Your task:
All of the data, except its images, should be set down exactly as it appears.

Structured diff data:

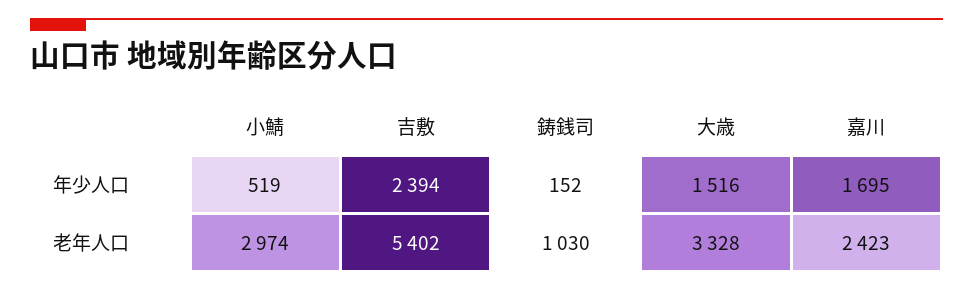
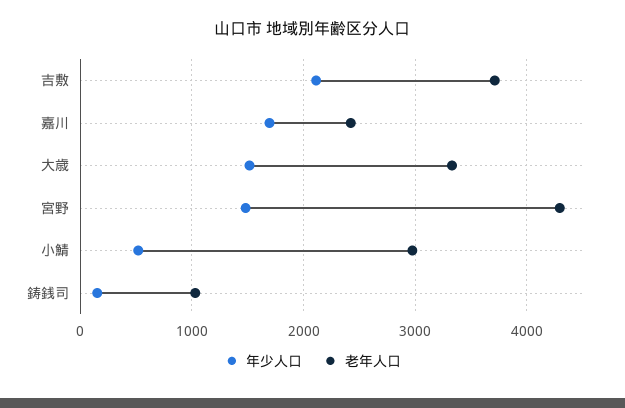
  {
    "年少人口": {
      "小鯖": 519,
-     "吉敷": 2394,
+     "吉敷": 2100,
      "鋳銭司": 152,
      "大歳": 1516,
-     "嘉川": 1695
+     "嘉川": 1695,
+     "宮野": 1500
    },
    "老年人口": {
      "小鯖": 2974,
-     "吉敷": 5402,
+     "吉敷": 3700,
      "鋳銭司": 1030,
      "大歳": 3328,
-     "嘉川": 2423
+     "嘉川": 2423,
+     "宮野": 4300
    }
  }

Written answer:
  {
    "年少人口": {
      "小鯖": 519,
-     "吉敷": 2394,
+     "吉敷": 2100,
      "鋳銭司": 152,
      "大歳": 1516,
-     "嘉川": 1695
+     "嘉川": 1695,
+     "宮野": 1500
    },
    "老年人口": {
      "小鯖": 2974,
-     "吉敷": 5402,
+     "吉敷": 3700,
      "鋳銭司": 1030,
      "大歳": 3328,
-     "嘉川": 2423
+     "嘉川": 2423,
+     "宮野": 4300
    }
  }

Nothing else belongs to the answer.